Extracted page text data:
____________

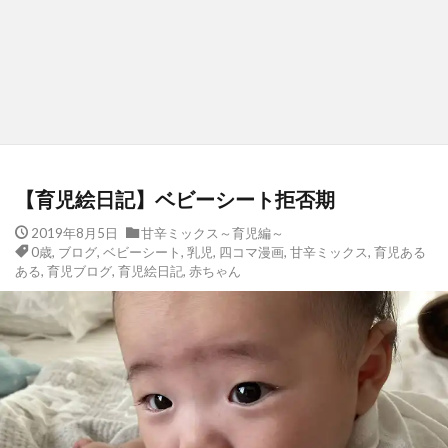
【育児絵日記】ベビーシート拒否期
2019年8月5日
甘辛ミックス～育児編～
0歳
,
ブログ
,
ベビーシート
,
乳児
,
四コマ漫画
,
甘辛ミックス
,
育児ある
ある
,
育児ブログ
,
育児絵日記
,
赤ちゃん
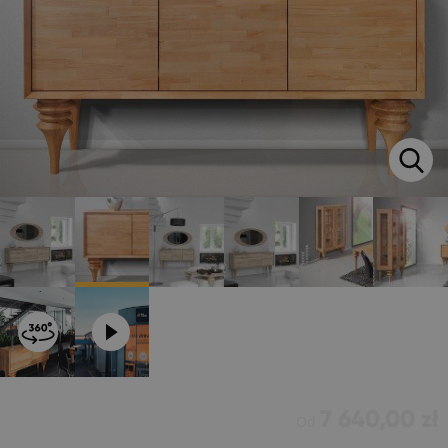
7 640,00 zł
Od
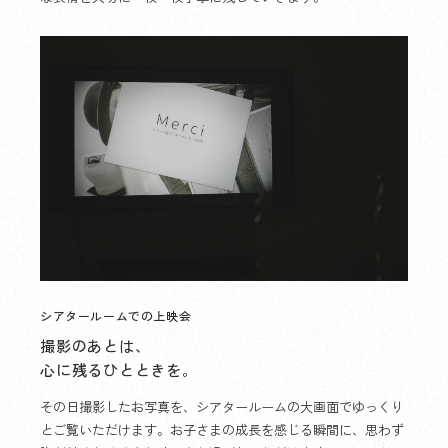
シアタールームでの上映会
撮影のあとは、
心に残るひとときを。
その日撮影したお写真を、シアタールームの大画面でゆっくり
とご覧いただけます。お子さまの成長を感じる瞬間に、思わず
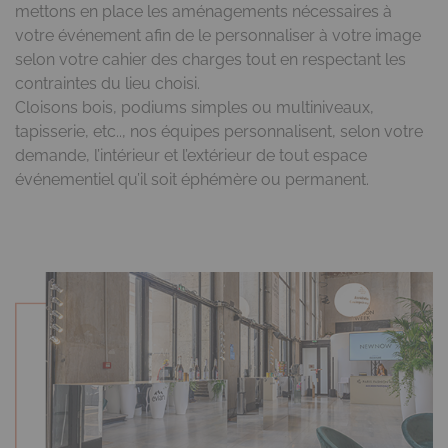
mettons en place les aménagements nécessaires à
votre événement afin de le personnaliser à votre image
selon votre cahier des charges tout en respectant les
contraintes du lieu choisi.
Cloisons bois, podiums simples ou multiniveaux,
tapisserie, etc.., nos équipes personnalisent, selon votre
demande, l’intérieur et l’extérieur de tout espace
événementiel qu’il soit éphémère ou permanent.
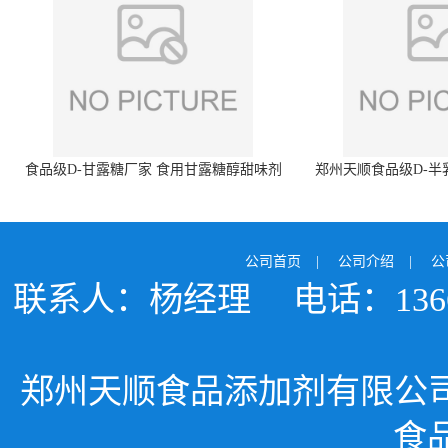
食品级D-甘露糖厂家 食用甘露糖醇甜味剂
郑州天顺食品级D-半
99%含量 食品添加剂
白色粉末 厂
公司首页
|
公司介绍
|
公
联系人：杨经理
电话：1366
郑州天顺食品添加剂有限公
食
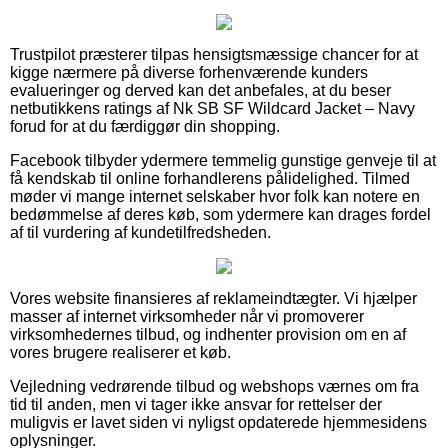
Trustpilot præsterer tilpas hensigtsmæssige chancer for at
kigge nærmere på diverse forhenværende kunders
evalueringer og derved kan det anbefales, at du beser
netbutikkens ratings af Nk SB SF Wildcard Jacket – Navy
forud for at du færdiggør din shopping.
Facebook tilbyder ydermere temmelig gunstige genveje til at
få kendskab til online forhandlerens pålidelighed. Tilmed
møder vi mange internet selskaber hvor folk kan notere en
bedømmelse af deres køb, som ydermere kan drages fordel
af til vurdering af kundetilfredsheden.
Vores website finansieres af reklameindtægter. Vi hjælper
masser af internet virksomheder når vi promoverer
virksomhedernes tilbud, og indhenter provision om en af
vores brugere realiserer et køb.
Vejledning vedrørende tilbud og webshops værnes om fra
tid til anden, men vi tager ikke ansvar for rettelser der
muligvis er lavet siden vi nyligst opdaterede hjemmesidens
oplysninger.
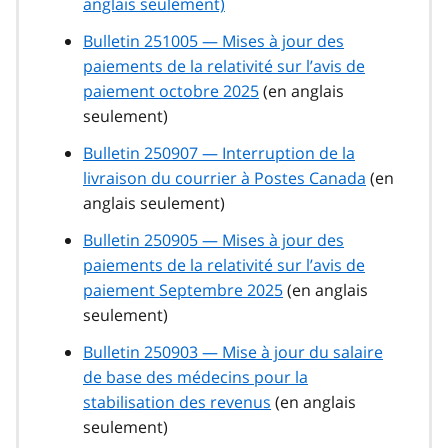
anglais seulement)
Bulletin 251005 — Mises à jour des
paiements de la relativité sur l’avis de
paiement octobre 2025
(en anglais
seulement)
Bulletin 250907 — Interruption de la
livraison du courrier à Postes Canada
(en
anglais seulement)
Bulletin 250905 — Mises à jour des
paiements de la relativité sur l’avis de
paiement Septembre 2025
(en anglais
seulement)
Bulletin 250903 — Mise à jour du salaire
de base des médecins pour la
stabilisation des revenus
(en anglais
seulement)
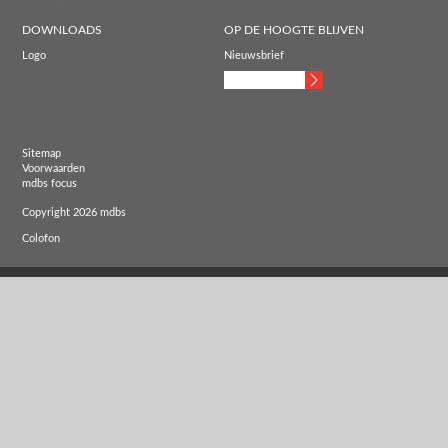
DOWNLOADS
OP DE HOOGTE BLIJVEN
Logo
Nieuwsbrief
Sitemap
Voorwaarden
mdbs focus
Copyright 2026 mdbs
Colofon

____________

» **Goal of the exercise**: Reproduce all of the data above, substituting "Communiqué" for every occurrence of "Bulletin" and leaving everything else unchanged. Omit the pictures from your answer.

» **Result**:
【育児絵日記】ベビーシート拒否期
2019年8月5日
甘辛ミックス～育児編～
0歳
,
ブログ
,
ベビーシート
,
乳児
,
四コマ漫画
,
甘辛ミックス
,
育児ある
ある
,
育児ブログ
,
育児絵日記
,
赤ちゃん
7 640,00 zł
Od
シアタールームでの上映会
撮影のあとは、
心に残るひとときを。
その日撮影したお写真を、シアタールームの大画面でゆっくり
とご覧いただけます。お子さまの成長を感じる瞬間に、思わず
mettons en place les aménagements nécessaires à
votre événement afin de le personnaliser à votre image
selon votre cahier des charges tout en respectant les
contraintes du lieu choisi.
Cloisons bois, podiums simples ou multiniveaux,
tapisserie, etc.., nos équipes personnalisent, selon votre
demande, l’intérieur et l’extérieur de tout espace
événementiel qu’il soit éphémère ou permanent.
食品级D-甘露糖厂家 食用甘露糖醇甜味剂
郑州天顺食品级D-半
99%含量 食品添加剂
白色粉末 厂
公司首页
|
公司介绍
|
公
联系人：杨经理
电话：1366
郑州天顺食品添加剂有限公
食
Trustpilot præsterer tilpas hensigtsmæssige chancer for at
kigge nærmere på diverse forhenværende kunders
evalueringer og derved kan det anbefales, at du beser
netbutikkens ratings af Nk SB SF Wildcard Jacket – Navy
forud for at du færdiggør din shopping.
Facebook tilbyder ydermere temmelig gunstige genveje til at
få kendskab til online forhandlerens pålidelighed. Tilmed
møder vi mange internet selskaber hvor folk kan notere en
bedømmelse af deres køb, som ydermere kan drages fordel
af til vurdering af kundetilfredsheden.
Vores website finansieres af reklameindtægter. Vi hjælper
masser af internet virksomheder når vi promoverer
virksomhedernes tilbud, og indhenter provision om en af
vores brugere realiserer et køb.
Vejledning vedrørende tilbud og webshops værnes om fra
tid til anden, men vi tager ikke ansvar for rettelser der
muligvis er lavet siden vi nyligst opdaterede hjemmesidens
oplysninger.
anglais seulement)
Communiqué 251005 — Mises à jour des
paiements de la relativité sur l’avis de
paiement octobre 2025
(en anglais
seulement)
Communiqué 250907 — Interruption de la
livraison du courrier à Postes Canada
(en
anglais seulement)
Communiqué 250905 — Mises à jour des
paiements de la relativité sur l’avis de
paiement Septembre 2025
(en anglais
seulement)
Communiqué 250903 — Mise à jour du salaire
de base des médecins pour la
stabilisation des revenus
(en anglais
seulement)
DOWNLOADS
OP DE HOOGTE BLIJVEN
Logo
Nieuwsbrief
Sitemap
Voorwaarden
mdbs focus
Copyright 2026 mdbs
Colofon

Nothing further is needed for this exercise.